→ **DATA FOR ANALYSIS**
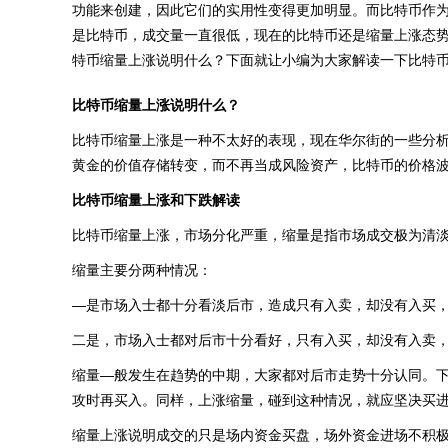
功能来创建，因此它们的实用性变得更加明显。而比特币作
是比特币，成交量一直很低，现在的比特币还是缩量上涨态
特币缩量上涨说明什么？下面就让小编为大家解读一下比特
比特币缩量上涨说明什么？
比特币缩量上涨是一种不太好的表现，现在华尔街的一些分
黄金的价值存储转变，而不再当成风险资产，比特币的价格
比特币缩量上涨和下跌解读
比特币缩量上涨，市场分化严重，缩量是指市场成交极为清
缩量主要分两种情况：
—是市场入士都十分看淡后市，造成只有入卖，却没有入买
二是，市场入士都对后市十分看好，只有入买，却没有入卖
缩量—般发生在趋势的中期，大家都对后市走势十分认同。
攻时再买入。同样，上涨缩量，碰到这种情况，就应坚决买
缩量上涨说明成交的只是场内资金买盘，场外资金进场不积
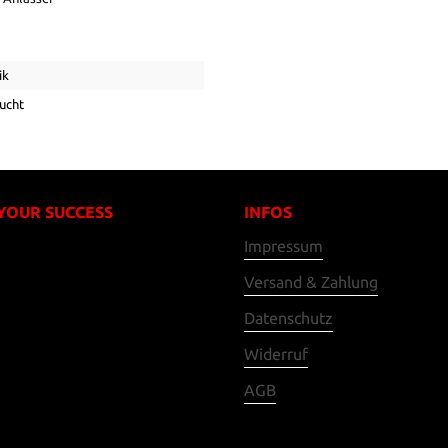
ik
ucht
 YOUR SUCCESS
INFOS
Impressum
Versand & Zahlung
Datenschutz
Widerruf
AGB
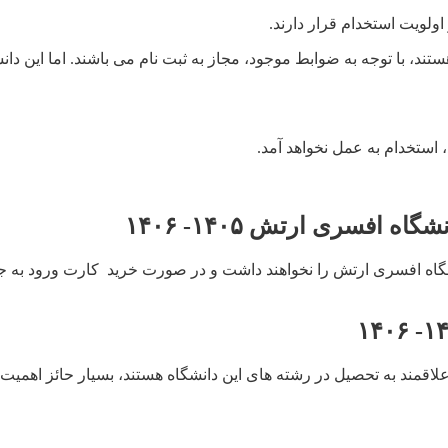
لویت استخدام قرار دارند.
ند، با توجه به ضوابط موجود، مجاز به ثبت نام می باشند. اما این 
ستخدام به عمل نخواهد آمد.
افسری ارتش ۱۴۰۵- ۱۴۰۶
انشگاه افسری ارتش را نخواهند داشت و در صورت خرید کارت ورود به ج
قمند به تحصیل در رشته های این دانشگاه هستند، بسیار حائز اهمیت 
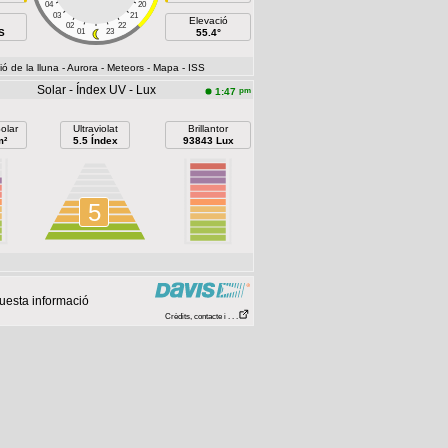
04
20
03
21
Elevació
02
22
S
01
23
55.4°
ó de la lluna
- Aurora
- Meteors
- Mapa
- ISS
Solar - Índex UV - Lux
pm
1:47
olar
Ultraviolat
Brillantor
m²
5.5 Índex
93843 Lux
5
uesta informació
Crèdits, contacte i . . .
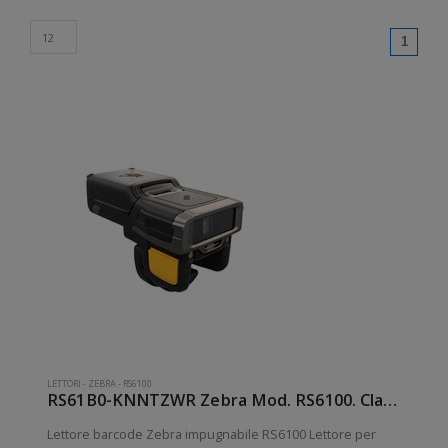
(curren
1
LETTORI
-
ZEBRA
-
RS6100
RS61B0-KNNTZWR Zebra Mod. RS6100. Classificazione: Impugnabile.
Lettore barcode Zebra impugnabile RS6100 Lettore per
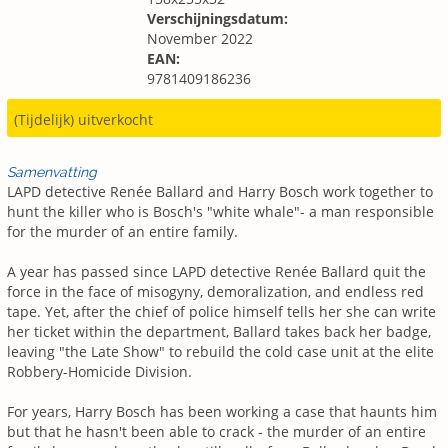
Verschijningsdatum:
November 2022
EAN:
9781409186236
(Tijdelijk) uitverkocht
Samenvatting
LAPD detective Renée Ballard and Harry Bosch work together to
hunt the killer who is Bosch's "white whale"- a man responsible
for the murder of an entire family.
A year has passed since LAPD detective Renée Ballard quit the
force in the face of misogyny, demoralization, and endless red
tape. Yet, after the chief of police himself tells her she can write
her ticket within the department, Ballard takes back her badge,
leaving "the Late Show" to rebuild the cold case unit at the elite
Robbery-Homicide Division.
For years, Harry Bosch has been working a case that haunts him
but that he hasn't been able to crack - the murder of an entire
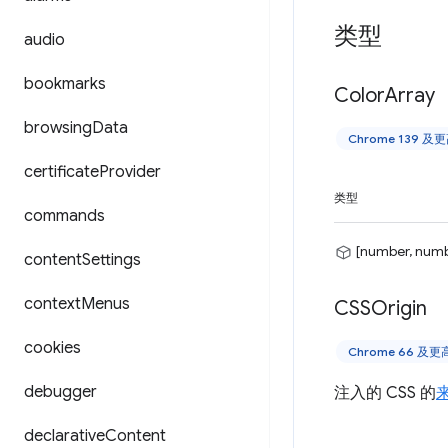
类型
audio
bookmarks
Color
Array
browsing
Data
Chrome 139 
certificate
Provider
类型
commands
[number, numb
content
Settings
context
Menus
CSSOrigin
cookies
Chrome 66 及
debugger
注入的 CSS 的
declarative
Content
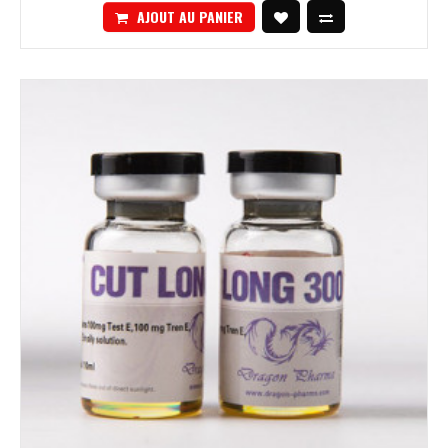
AJOUT AU PANIER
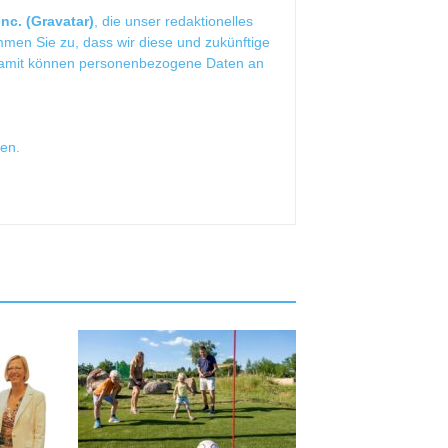
nc. (Gravatar)
, die unser redaktionelles
mmen Sie zu, dass wir diese und zukünftige
Damit können personenbezogene Daten an
sen
.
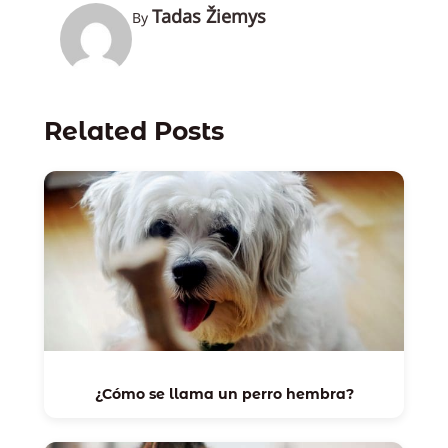
Tadas Žiemys
By
Related Posts
¿Cómo se llama un perro hembra?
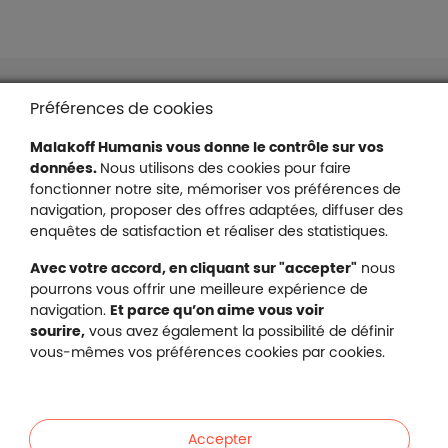
Liens en bas de page
Accessibilité : partiellement conforme
Préférences de cookies
Mentions légales
Malakoff Humanis vous donne le contrôle sur vos
Protection des données
données.
Nous utilisons des cookies pour faire
Nous contacter
fonctionner notre site, mémoriser vos préférences de
Plan du site
navigation, proposer des offres adaptées, diffuser des
enquêtes de satisfaction et réaliser des statistiques.
Gestion des cookies
Avec votre accord, en cliquant sur "accepter"
nous
pourrons vous offrir une meilleure expérience de
navigation.
Et parce qu’on aime vous voir
Malakoff Humanis sur X (no
sourire,
vous avez également la possibilité de définir
Malakoff Humanis sur Facebook (nouvel
Malakoff Humanis sur YouTube (no
Malakoff Humanis sur 
vous-mêmes vos préférences cookies par cookies.
Footer autres sites
Mutuelle santé, prévoyance, épargne, retraite, 
Malakoff Humanis à vos côtés.
Accepter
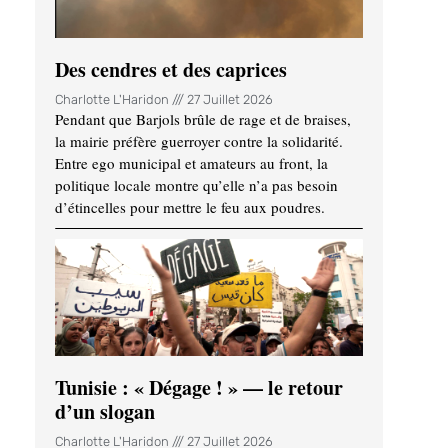
Des cendres et des caprices
Charlotte L'Haridon
27 Juillet 2026
Pendant que Barjols brûle de rage et de braises,
la mairie préfère guerroyer contre la solidarité.
Entre ego municipal et amateurs au front, la
politique locale montre qu’elle n’a pas besoin
d’étincelles pour mettre le feu aux poudres.
Tunisie : « Dégage ! » — le retour
d’un slogan
Charlotte L'Haridon
27 Juillet 2026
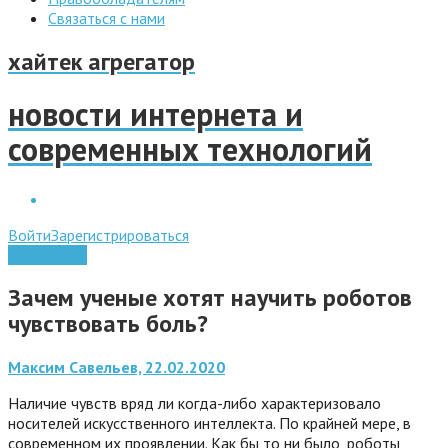
Связаться с нами
хайтек агрегатор
новости интернета и
современных технологий
Войти
Зарегистрироваться
Технологии
Зачем ученые хотят научить роботов
чувствовать боль?
Максим Савельев, 22.02.2020
Наличие чувств вряд ли когда-либо характеризовало
носителей искусственного интеллекта. По крайней мере, в
современном их проявлении. Как бы то ни было, роботы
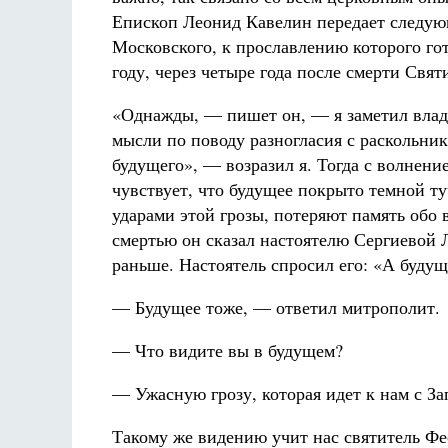
Епископ Леонид Кавелин передает следу
Московского, к прославлению которого гот
году, через четыре года после смерти Свят
«Однажды, — пишет он, — я заметил влады
мысли по поводу разногласия с раскольни
будущего», — возразил я. Тогда с волнени
чувствует, что будущее покрыто темной туч
ударами этой грозы, потеряют память обо в
смертью он сказал настоятелю Сергиевой Л
раньше. Настоятель спросил его: «А будущ
— Будущее тоже, — ответил митрополит.
— Что видите вы в будущем?
— Ужасную грозу, которая идет к нам с За
Такому же видению учит нас святитель Ф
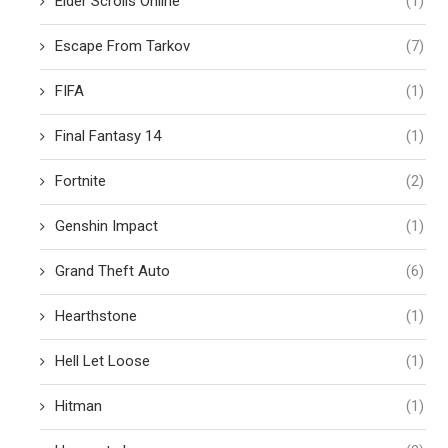
Elder Scrolls Online
(1)
Escape From Tarkov
(7)
FIFA
(1)
Final Fantasy 14
(1)
Fortnite
(2)
Genshin Impact
(1)
Grand Theft Auto
(6)
Hearthstone
(1)
Hell Let Loose
(1)
Hitman
(1)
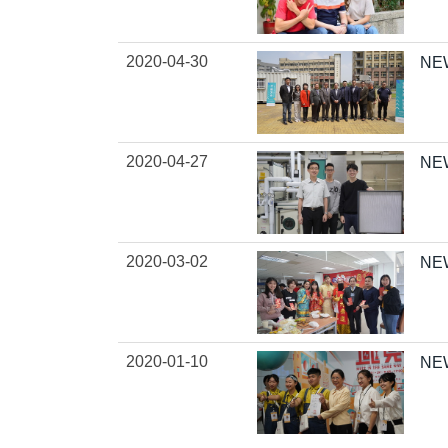
2020-04-30
N
2020-04-27
N
2020-03-02
NE
2020-01-10
NE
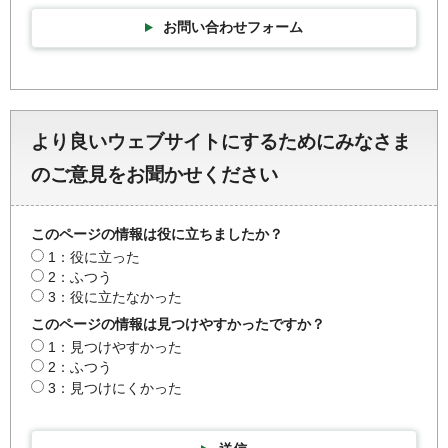
お問い合わせフォーム
より良いウェブサイトにするためにみなさま
のご意見をお聞かせください
このページの情報は役に立ちましたか？
1：役に立った
2：ふつう
3：役に立たなかった
このページの情報は見つけやすかったですか？
1：見つけやすかった
2：ふつう
3：見つけにくかった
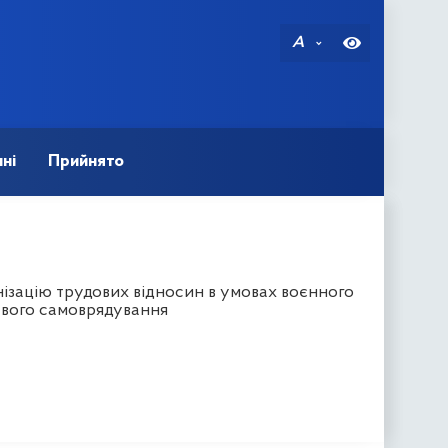
A
ні
Прийнято
ізацію трудових відносин в умовах воєнного
евого самоврядування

→ **PROMPT**
I would like the material above returned exactly as it stands, without its pictures.

→ **WRITTEN ANSWER**
功能来创建，因此它们的实用性变得更加明显。而比特币作
是比特币，成交量一直很低，现在的比特币还是缩量上涨态
特币缩量上涨说明什么？下面就让小编为大家解读一下比特
比特币缩量上涨说明什么？
比特币缩量上涨是一种不太好的表现，现在华尔街的一些分
黄金的价值存储转变，而不再当成风险资产，比特币的价格
比特币缩量上涨和下跌解读
比特币缩量上涨，市场分化严重，缩量是指市场成交极为清
缩量主要分两种情况：
—是市场入士都十分看淡后市，造成只有入卖，却没有入买
二是，市场入士都对后市十分看好，只有入买，却没有入卖
缩量—般发生在趋势的中期，大家都对后市走势十分认同。
攻时再买入。同样，上涨缩量，碰到这种情况，就应坚决买
缩量上涨说明成交的只是场内资金买盘，场外资金进场不积
ik
ucht
 YOUR SUCCESS
INFOS
Impressum
Versand & Zahlung
Datenschutz
Widerruf
AGB
لویت استخدام قرار دارند.
ند، با توجه به ضوابط موجود، مجاز به ثبت نام می باشند. اما این 
ستخدام به عمل نخواهد آمد.
افسری ارتش ۱۴۰۵- ۱۴۰۶
انشگاه افسری ارتش را نخواهند داشت و در صورت خرید کارت ورود به ج
قمند به تحصیل در رشته های این دانشگاه هستند، بسیار حائز اهمیت 
04
20
03
21
Elevació
02
22
S
01
23
55.4°
ó de la lluna
- Aurora
- Meteors
- Mapa
- ISS
Solar - Índex UV - Lux
pm
1:47
olar
Ultraviolat
Brillantor
m²
5.5 Índex
93843 Lux
5
uesta informació
Crèdits, contacte i . . .
(curren
1
LETTORI
-
ZEBRA
-
RS6100
RS61B0-KNNTZWR Zebra Mod. RS6100. Classificazione: Impugnabile.
Lettore barcode Zebra impugnabile RS6100 Lettore per
Verschijningsdatum:
November 2022
EAN:
9781409186236
(Tijdelijk) uitverkocht
Samenvatting
LAPD detective Renée Ballard and Harry Bosch work together to
hunt the killer who is Bosch's "white whale"- a man responsible
for the murder of an entire family.
A year has passed since LAPD detective Renée Ballard quit the
force in the face of misogyny, demoralization, and endless red
tape. Yet, after the chief of police himself tells her she can write
her ticket within the department, Ballard takes back her badge,
leaving "the Late Show" to rebuild the cold case unit at the elite
Robbery-Homicide Division.
For years, Harry Bosch has been working a case that haunts him
but that he hasn't been able to crack - the murder of an entire
类型
audio
bookmarks
Color
Array
browsing
Data
Chrome 139 
certificate
Provider
类型
commands
[number, numb
content
Settings
context
Menus
CSSOrigin
cookies
Chrome 66 及
debugger
注入的 CSS 的
declarative
Content
AJOUT AU PANIER
nc. (Gravatar)
, die unser redaktionelles
mmen Sie zu, dass wir diese und zukünftige
Damit können personenbezogene Daten an
sen
.
Tadas Žiemys
By
Related Posts
¿Cómo se llama un perro hembra?
Liens en bas de page
Accessibilité : partiellement conforme
Préférences de cookies
Mentions légales
Malakoff Humanis vous donne le contrôle sur vos
Protection des données
données.
Nous utilisons des cookies pour faire
Nous contacter
fonctionner notre site, mémoriser vos préférences de
Plan du site
navigation, proposer des offres adaptées, diffuser des
enquêtes de satisfaction et réaliser des statistiques.
Gestion des cookies
Avec votre accord, en cliquant sur "accepter"
nous
pourrons vous offrir une meilleure expérience de
navigation.
Et parce qu’on aime vous voir
Malakoff Humanis sur X (no
sourire,
vous avez également la possibilité de définir
Malakoff Humanis sur Facebook (nouvel
Malakoff Humanis sur YouTube (no
Malakoff Humanis sur 
vous-mêmes vos préférences cookies par cookies.
Footer autres sites
Mutuelle santé, prévoyance, épargne, retraite, 
Malakoff Humanis à vos côtés.
Accepter
Des cendres et des caprices
Charlotte L'Haridon
27 Juillet 2026
Pendant que Barjols brûle de rage et de braises,
la mairie préfère guerroyer contre la solidarité.
Entre ego municipal et amateurs au front, la
politique locale montre qu’elle n’a pas besoin
d’étincelles pour mettre le feu aux poudres.
Tunisie : « Dégage ! » — le retour
d’un slogan
Charlotte L'Haridon
27 Juillet 2026
Связаться с нами
хайтек агрегатор
новости интернета и
современных технологий
Войти
Зарегистрироваться
Технологии
Зачем ученые хотят научить роботов
чувствовать боль?
Максим Савельев, 22.02.2020
Наличие чувств вряд ли когда-либо характеризовало
носителей искусственного интеллекта. По крайней мере, в
современном их проявлении. Как бы то ни было, роботы
Епископ Леонид Кавелин передает следу
Московского, к прославлению которого гот
году, через четыре года после смерти Свят
«Однажды, — пишет он, — я заметил влады
мысли по поводу разногласия с раскольни
будущего», — возразил я. Тогда с волнени
чувствует, что будущее покрыто темной туч
ударами этой грозы, потеряют память обо в
смертью он сказал настоятелю Сергиевой Л
раньше. Настоятель спросил его: «А будущ
— Будущее тоже, — ответил митрополит.
— Что видите вы в будущем?
— Ужасную грозу, которая идет к нам с За
Такому же видению учит нас святитель Ф
Elder Scrolls Online
(1)
Escape From Tarkov
(7)
FIFA
(1)
Final Fantasy 14
(1)
Fortnite
(2)
Genshin Impact
(1)
Grand Theft Auto
(6)
Hearthstone
(1)
Hell Let Loose
(1)
Hitman
(1)
2020-04-30
N
2020-04-27
N
2020-03-02
NE
2020-01-10
NE
お問い合わせフォーム
より良いウェブサイトにするためにみなさま
のご意見をお聞かせください
このページの情報は役に立ちましたか？
1：役に立った
2：ふつう
3：役に立たなかった
このページの情報は見つけやすかったですか？
1：見つけやすかった
2：ふつう
3：見つけにくかった
A
ні
Прийнято
ізацію трудових відносин в умовах воєнного
евого самоврядування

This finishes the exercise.